Reproduce the following listing verbatim, preserving every line in its original order and wording.

┏━━

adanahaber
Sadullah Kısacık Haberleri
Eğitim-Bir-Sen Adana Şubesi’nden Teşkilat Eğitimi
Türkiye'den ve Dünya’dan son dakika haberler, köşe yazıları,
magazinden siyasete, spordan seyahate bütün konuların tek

┗━━

__Finished exercise__:
adanahaber
Sadullah Kısacık Haberleri
Eğitim-Bir-Sen Adana Şubesi’nden Teşkilat Eğitimi
Türkiye'den ve Dünya’dan son dakika haberler, köşe yazıları,
magazinden siyasete, spordan seyahate bütün konuların tek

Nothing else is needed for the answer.